An 1980 interview with Hayek

This is a Friedrich Hayek interview by Bernard Levin at the University of Freiburg which was broadcast in May 1980. Hayek was, in my professional opinion, one of the greatest economists of all times. We are wonderfully privileged to be able to watch videos of his brilliant exposition on the web. I am also impressed by Mr Levin; he does his job as the interviewer magnificently.

I recommend turning on the captions. It will be helpful to follow the arguments.

Levin: … Now all this must presumably, in your philosophy, be directed to an end. It’s not gain, and material improvements are not, I imagine, ends in themselves. They are an end, an important end but it can’t stop there. What lies beyond it for you?

Hayek: Well that depends on the individuals. Our task, the common task, is to provide means for the greatest variety of purposes. And I want to leave to  individuals a maximum of means for their individual purposes. And I think that implies that  nobody else decides for them for what purpose they are to use it.  … The compulsory powers of the government are solely directed to providing the people with means which they can use for their own purposes. That is my fundamental conception.
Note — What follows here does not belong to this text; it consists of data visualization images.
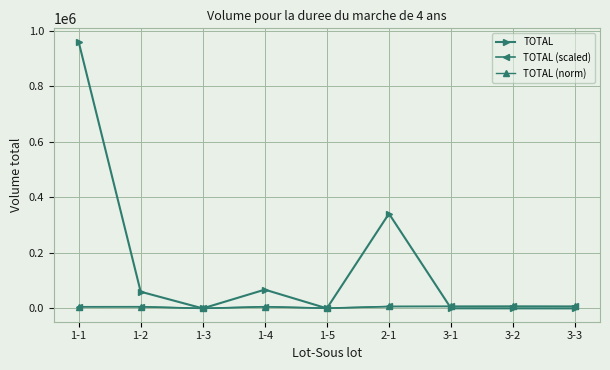

Is this an area chart (filled region under the line)?

No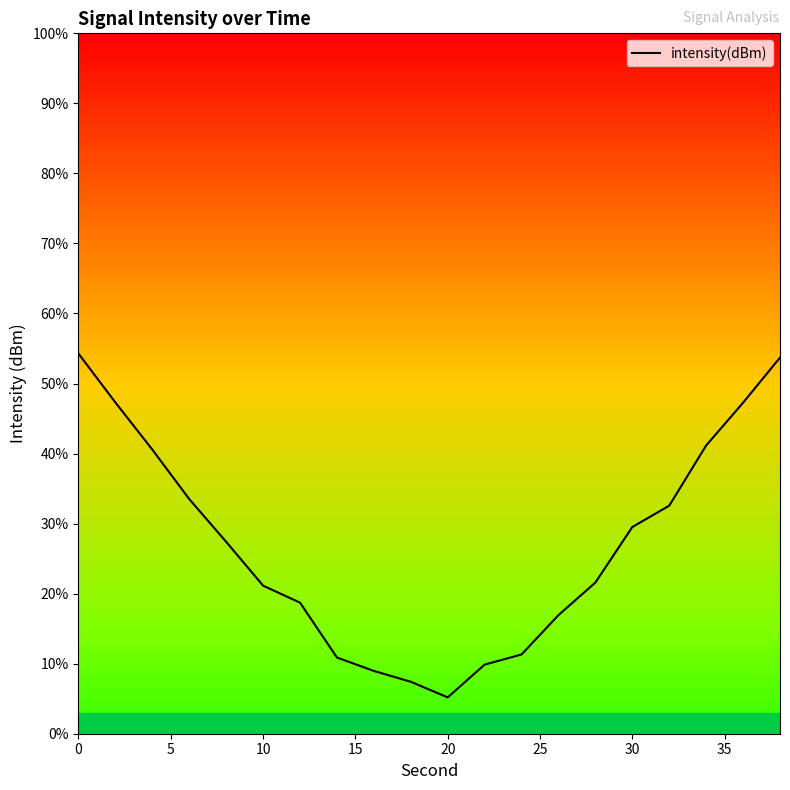

What is the greatest value displayed?

54.3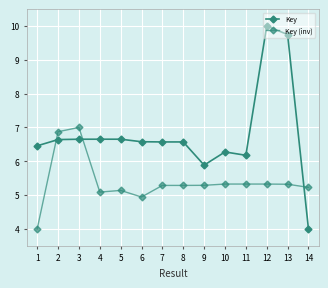

How many lines are shown in the chart?

2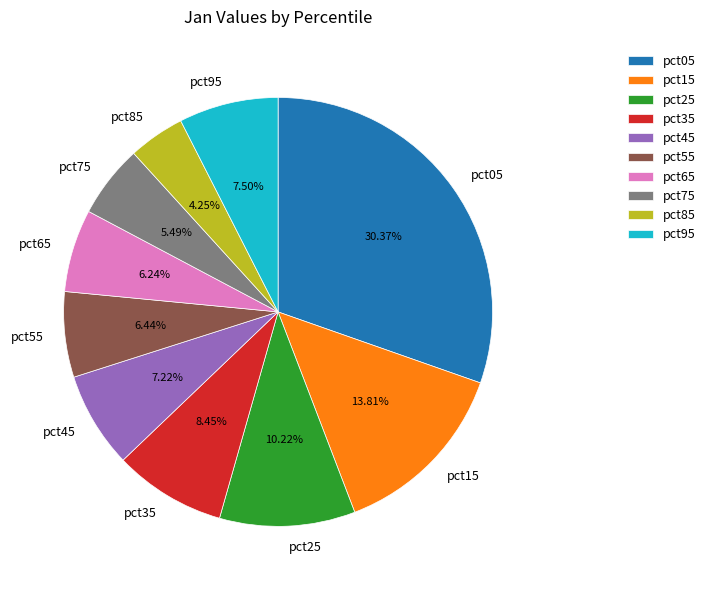

True or false: pct15 accounts for 3% of the total.

False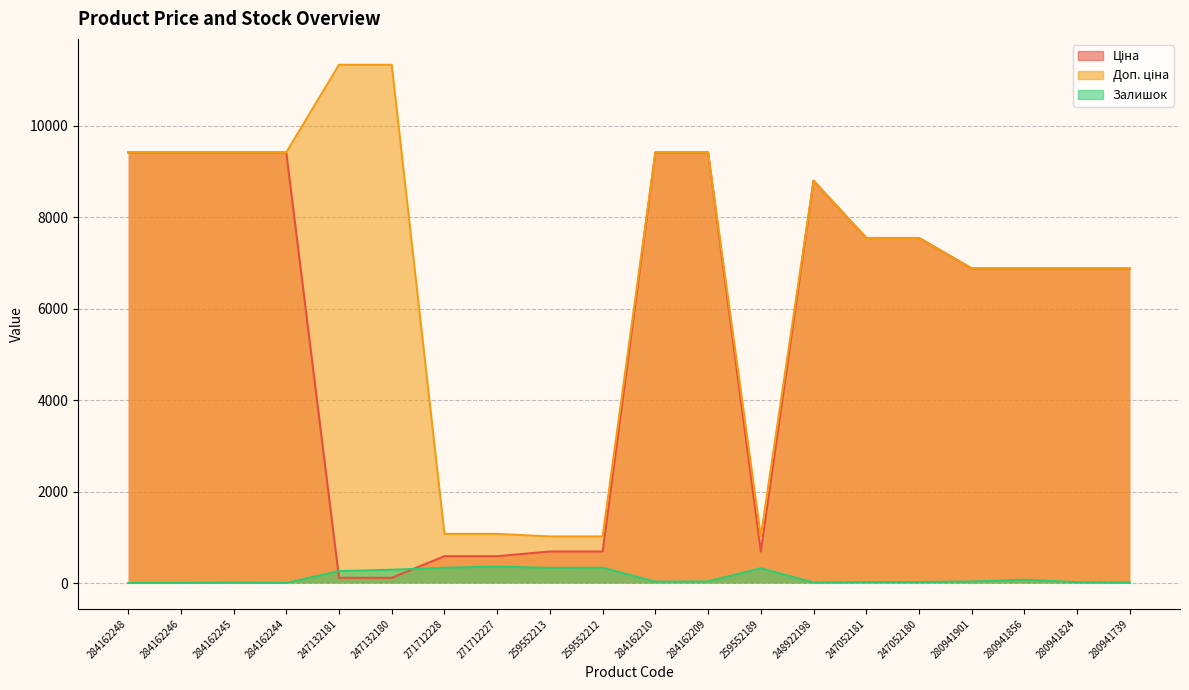

What are all the series names shown in the legend?

Ціна, Доп. ціна, Залишок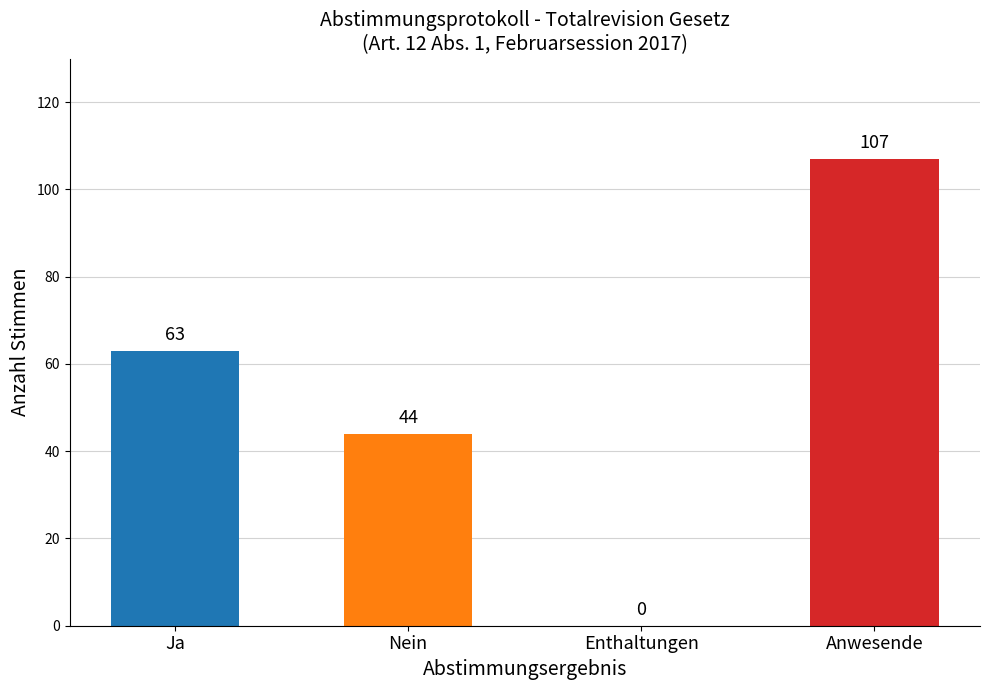

What value does the data have at Nein, to the nearest 50?

50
Hayek goes on to say about liberty: “I certainly came to understand what liberty means by studying economics … as something that the law gives us by protecting us against the violence of others, including government. But I believe what originally was for me an economic approach stands the test of its general validity. It’s more easy to see in the economic field. It’s a very curious phenomenon in the world that the revival of liberalism which did not start among the economists is now due to the economists.

One of the most important part of the interview starts around 20:00 minute mark. Enjoy.

Author: Atanu Dey


2 thoughts on “An 1980 interview with Hayek”

  1. Following is what Mises wrote in his book ‘Liberalism’ on the charge of materialism levelled against liberalism(In Misesian sense):

    Liberalism has often been reproached for this purely external and materialistic attitude toward what is earthly and transitory. The life of man, it is said, does not consist in eating and drinking. There are higher and more important needs than food and drink, shelter and clothing. Even the greatest earthly riches cannot give man happiness; they leave his inner self, his soul, unsatisfied and empty. The most serious error of liberalism has been that it has had nothing to offer man’s deeper and nobler aspirations.

    But the critics who speak in this vein show only that they have a very imperfect and materialistic conception of these higher and nobler needs. Social policy, with the means that are at its disposal, can make men rich or poor, but it can never succeed in making them happy or in satisfying their inmost yearnings. Here all external expedients fail. All that social policy can do is to remove the outer causes of pain and suffering; it can further a system that feeds the hungry, clothes the naked, and houses the homeless. Happiness and contentment do not depend on food, clothing, and shelter, but, above all, on what a man cherishes within himself It is not from a disdain of spiritual goods that liberalism concerns itself exclusively with man’s material well-being, but from a conviction that what is highest and deepest in man cannot be touched by any outward regulation. It seeks to produce only outer well-being because it knows that inner, spiritual riches cannot come to man from without, but only from within his own heart. It does not aim at creating anything but the outward preconditions for the development of the inner life. And there can be no doubt that the relatively prosperous individual of the twentieth century can more readily satisfy his spiritual needs than, say, the individual of the tenth century, who was given no respite from anxiety over the problem of eking out barely enough for survival or from the dangers that threatened him from his enemies.